対してマンダムは、即座に反応した。市場リーダーが採択すべき「防衛戦」では、剣呑な言い方だが、やられたらやりかえさなくてはならない。対抗商品が価格を下げてきたならば、市場リーダーは対抗して値下げしなくてはならないし(トヨタはインサイトの登場時、なりふりかまわずプリウスの値下げを敢行した。これは戦略としては正しい)、自社のトップシェア商品に対抗する商品が出たときには即座に対抗商品を出さねばならない。
そう、マンダムはこの理屈を理解しているから、すぐにギャツビーミストクールモーションという、ほぼFOGBARと同じカテゴリーの商品を売り出したのだ。

マンダム側としてはワックスの代わり、というメッセージングはしない。ワックスも売れてほしいからだ。ギャツビーミストクールモーションの役割はFOGBARの侵攻を止める事だけなのである。

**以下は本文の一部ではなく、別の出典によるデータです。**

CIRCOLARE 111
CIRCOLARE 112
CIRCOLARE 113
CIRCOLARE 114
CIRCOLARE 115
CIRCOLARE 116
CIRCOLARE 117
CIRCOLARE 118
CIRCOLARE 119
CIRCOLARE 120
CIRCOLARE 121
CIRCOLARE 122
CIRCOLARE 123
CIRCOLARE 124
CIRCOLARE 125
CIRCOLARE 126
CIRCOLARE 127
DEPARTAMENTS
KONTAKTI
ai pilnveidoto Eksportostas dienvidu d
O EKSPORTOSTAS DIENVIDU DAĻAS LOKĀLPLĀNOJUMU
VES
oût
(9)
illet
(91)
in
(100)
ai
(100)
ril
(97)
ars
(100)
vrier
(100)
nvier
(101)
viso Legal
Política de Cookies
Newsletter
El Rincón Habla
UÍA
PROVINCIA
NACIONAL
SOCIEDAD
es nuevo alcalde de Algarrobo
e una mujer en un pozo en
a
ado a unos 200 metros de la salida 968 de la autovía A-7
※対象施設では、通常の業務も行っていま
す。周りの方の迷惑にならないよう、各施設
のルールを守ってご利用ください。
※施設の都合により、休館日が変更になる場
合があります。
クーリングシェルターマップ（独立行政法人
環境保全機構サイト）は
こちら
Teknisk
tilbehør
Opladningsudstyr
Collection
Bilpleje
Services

このように、マーケティングの実際を見ると、企業はそのポジショニングに従った基本戦略を踏襲していることが分かる。

競合商品のない市場を作り、顧客の新しいニーズを作り上げる事は確かに最上のマーケティングの在り方ではある。しかし、現実にはその市場が素晴らしいものだとすれば、即座に競合企業が競合商品をひっさげて参入してくる。
つまり競合は、ほぼ不可避であり、常にそれに備えなくてはならないのだ。

競合商品のない市場に新たな商品を持ち込むための作戦を、僕たちは「革命戦」と呼んでいる(CHAPTER-6 P142)。
大手企業の参入が少ない小さな市場(セグメント)にこもるニッチ戦略を僕たちは「ゲリラ戦」と呼ぶ(CHARTER-5 P122)。
革命戦がうまくいけば、市場は大きくなる。大きくなった市場には必ず競合相手が参入してくる。そのときには「防衛戦」や「直接対決戦」の考え方が必要になる。

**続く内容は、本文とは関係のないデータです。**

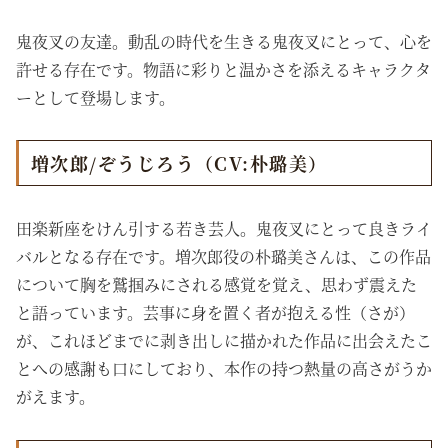
鬼夜叉の友達。動乱の時代を生きる鬼夜叉にとって、心を
許せる存在です。物語に彩りと温かさを添えるキャラクタ
ーとして登場します。
増次郎/ぞうじろう（CV:朴璐美）
田楽新座をけん引する若き芸人。鬼夜叉にとって良きライ
バルとなる存在です。増次郎役の朴璐美さんは、この作品
について胸を鷲掴みにされる感覚を覚え、思わず震えた
と語っています。芸事に身を置く者が抱える性（さが）
が、これほどまでに剥き出しに描かれた作品に出会えたこ
とへの感謝も口にしており、本作の持つ熱量の高さがうか
がえます。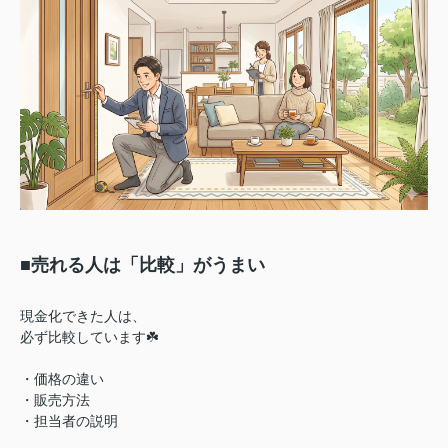
■売れる人は「比較」がうまい
現金化できた人は、
必ず比較しています☘️
・価格の違い
・販売方法
・担当者の説明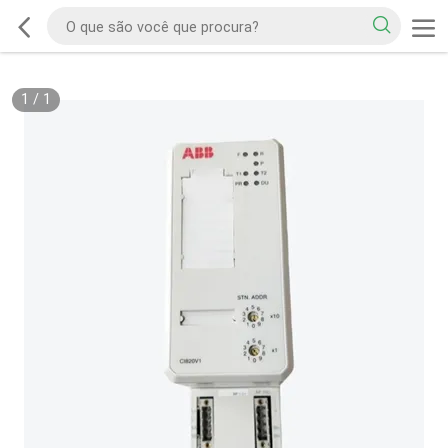
1
/
1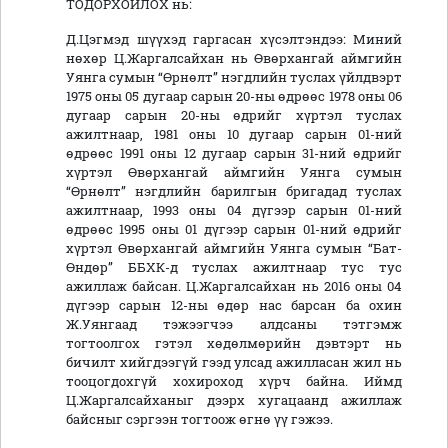
ТОДОРХОЙЛОХ нь:
Д.Цэгмэд шүүхэд гаргасан хүсэлтэндээ: Миний
нөхөр Ц.Жаргалсайхан нь Өвөрхангай аймгийн
Уянга сумын “Өрнөлт” нэгдлийн туслах үйлдвэрт
1975 оны 05 дугаар сарын 20-ны өдрөөс 1978 оны 06
дугаар сарын 20-ны өдрийг хүртэл туслах
ажилтнаар, 1981 оны 10 дугаар сарын 01-ний
өдрөөс 1991 оны 12 дугаар сарын 31-ний өдрийг
хүртэл Өвөрхангай аймгийн Уянга сумын
“Өрнөлт” нэгдлийн барилгын бригадад туслах
ажилтнаар, 1993 оны 04 дүгээр сарын 01-ний
өдрөөс 1995 оны 01 дүгээр сарын 01-ний өдрийг
хүртэл Өвөрхангай аймгийн Уянга сумын “Бат-
Өндөр” ББХК-д туслах ажилтнаар тус тус
ажиллаж байсан. Ц.Жаргалсайхан нь 2016 оны 04
дүгээр сарын 12-ны өдөр нас барсан ба охин
Ж.Уянгаад тэжээгчээ алдсаны тэтгэмж
тогтоолгох гэтэл хөдөлмөрийн дэвтэрт нь
бичилт хийгдээгүй гээд улсад ажилласан жил нь
тооцогдохгүй хохироход хүрч байна. Иймд
Ц.Жаргалсайханыг дээрх хугацаанд ажиллаж
байсныг сэргээн тогтоож өгнө үү гэжээ.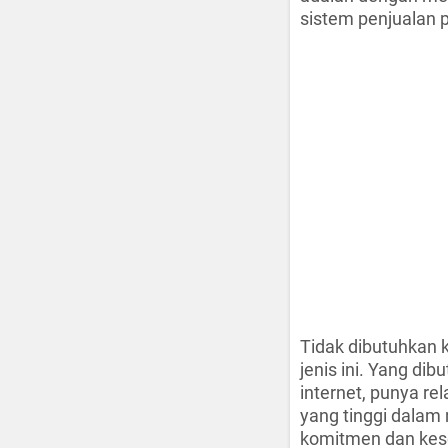
sistem penjualan p
Tidak dibutuhkan 
jenis ini. Yang di
internet, punya re
yang tinggi dalam
komitmen dan kese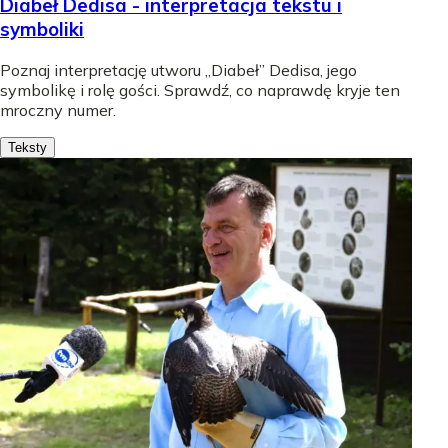
Diabeł Dedisa - interpretacja tekstu i
symboliki
Poznaj interpretację utworu „Diabeł” Dedisa, jego
symbolikę i rolę gości. Sprawdź, co naprawdę kryje ten
mroczny numer.
Teksty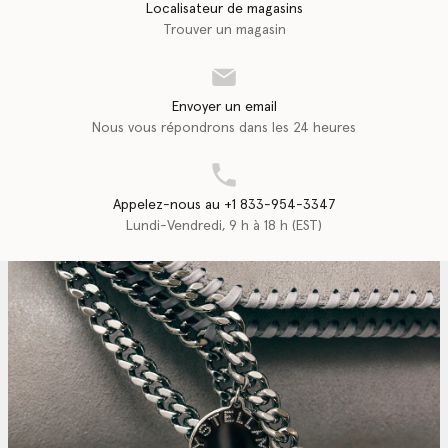
Localisateur de magasins
Trouver un magasin
Envoyer un email
Nous vous répondrons dans les 24 heures
Appelez-nous au +1 833-954-3347
Lundi-Vendredi, 9 h à 18 h (EST)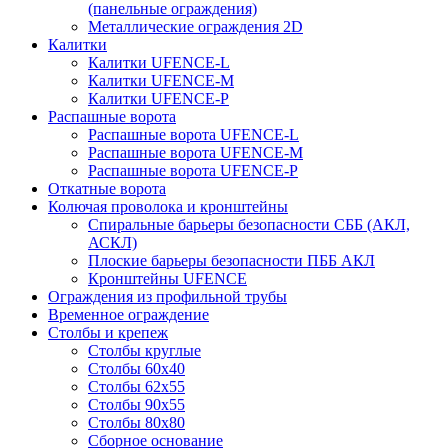
(панельные ограждения)
Металлические ограждения 2D
Калитки
Калитки UFENCE-L
Калитки UFENCE-M
Калитки UFENCE-P
Распашные ворота
Распашные ворота UFENCE-L
Распашные ворота UFENCE-M
Распашные ворота UFENCE-P
Откатные ворота
Колючая проволока и кронштейны
Спиральные барьеры безопасности СББ (АКЛ,
АСКЛ)
Плоские барьеры безопасности ПББ АКЛ
Кронштейны UFENCE
Ограждения из профильной трубы
Временное ограждение
Столбы и крепеж
Столбы круглые
Столбы 60х40
Столбы 62х55
Столбы 90х55
Столбы 80х80
Сборное основание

ソーシャルメディアマーケティングの時代が叫ばれており、僕たちもそれを書名に関した書籍を刊行しているが、マーケティングは企業の事業推進上の戦略であり、基本的な考え方は不変だ。ソーシャルメディアマーケティングとは、狭義にはソーシャルメディアを使ったマーケティングだが、広義にはソーシャルメディアの存在を十分に意識したマーケティングのことだと考える。


グランドデザイン&カンパニーの小川社長とのユニット「オガワカズヒロ」では、こうした認識に基づいた、企業やブランドのポジショニングに即した戦略の立案をさせていただいている。
そして、モディファイは、その戦略を低コストかつ素早く実行に移せるためのWebベースのテクノロジープラットフォームの開発と、それらのご提供をしている。


一つ一つの市場を冷静に眺めてみれば、必ず企業間には利害衝突があり、市場シェアを争っている。競争が見えない市場は、市場シェアを図るまでもない未成熟な市場あるいは非常に小さい市場のためだ(例えば生態系自体の変化が生まれないガラパゴス島は、生息地域の大きさと生態系のバランス・数が静的にフィットしたために、ああいう形で進化が止まっていた。オーストラリアも昔はそうだったが、白人(と犬)が入ってきたことによって生態系が激変した)。

その事実をふまえたマーケティング戦略。その必要性を改めて認識する必要がある、と思う。